===== SUPPLIED INFORMATION

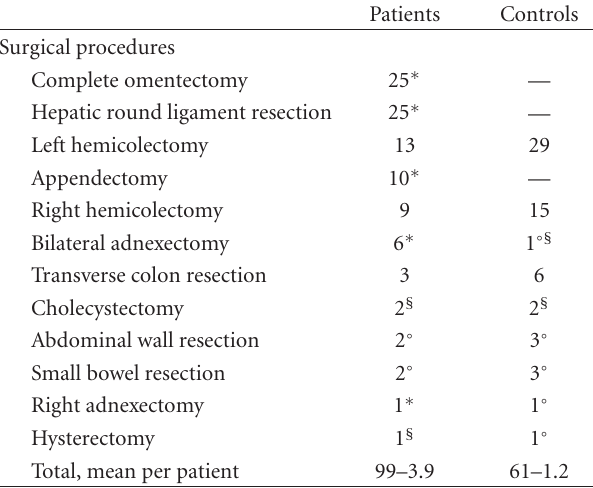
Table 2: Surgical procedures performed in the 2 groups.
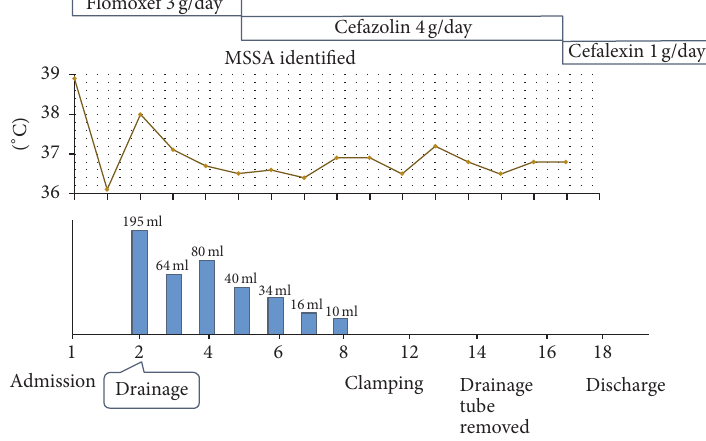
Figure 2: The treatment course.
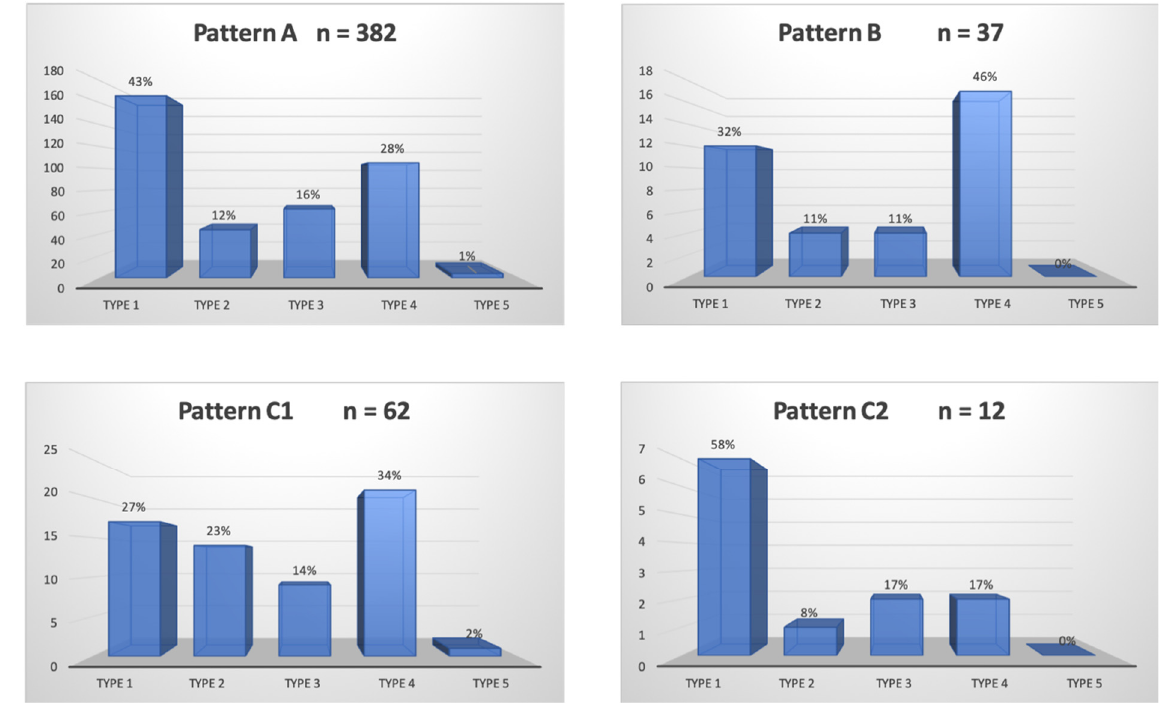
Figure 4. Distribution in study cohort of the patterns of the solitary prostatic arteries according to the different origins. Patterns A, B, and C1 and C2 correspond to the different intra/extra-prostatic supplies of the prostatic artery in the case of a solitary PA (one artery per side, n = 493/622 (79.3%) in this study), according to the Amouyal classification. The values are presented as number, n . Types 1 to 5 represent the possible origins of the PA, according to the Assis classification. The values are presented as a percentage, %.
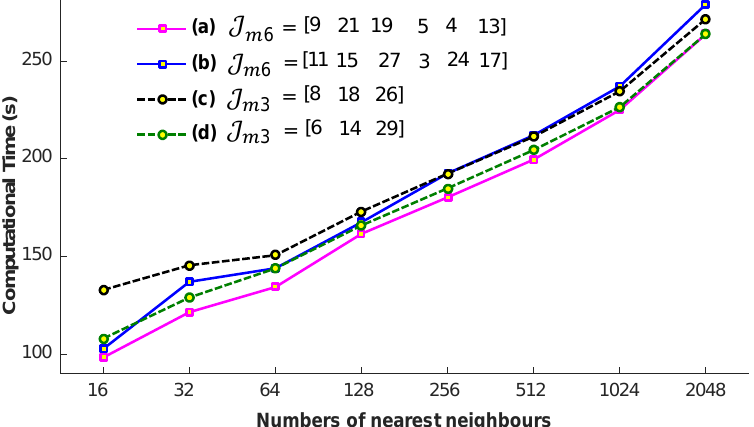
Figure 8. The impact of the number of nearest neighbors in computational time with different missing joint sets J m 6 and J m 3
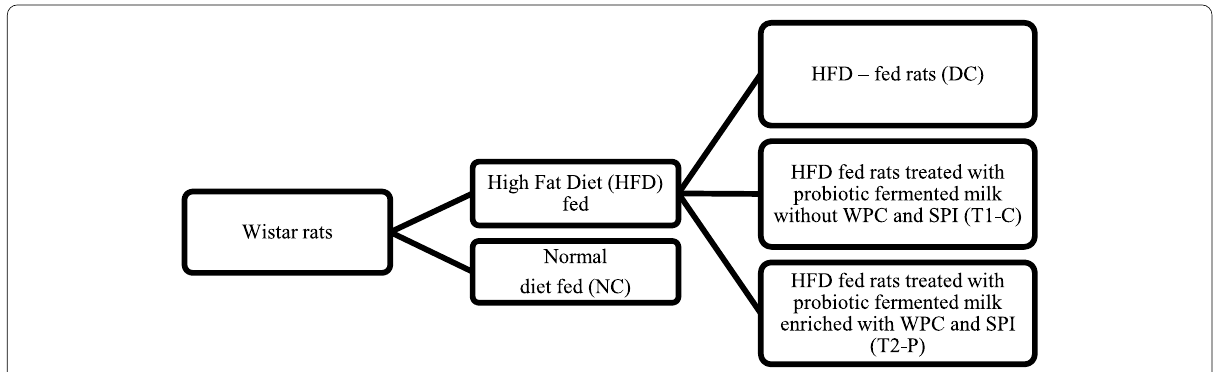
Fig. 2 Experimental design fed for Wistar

==========

_PROBLEM DETAILS_:
The expected answer is the complete set of entries, copied verbatim, with no pictures.

_WRITTEN ANSWER_:
Table 2: Surgical procedures performed in the 2 groups.
Figure 2: The treatment course.
Figure 4. Distribution in study cohort of the patterns of the solitary prostatic arteries according to the different origins. Patterns A, B, and C1 and C2 correspond to the different intra/extra-prostatic supplies of the prostatic artery in the case of a solitary PA (one artery per side, n = 493/622 (79.3%) in this study), according to the Amouyal classification. The values are presented as number, n . Types 1 to 5 represent the possible origins of the PA, according to the Assis classification. The values are presented as a percentage, %.
Figure 8. The impact of the number of nearest neighbors in computational time with different missing joint sets J m 6 and J m 3
Fig. 2 Experimental design fed for Wistar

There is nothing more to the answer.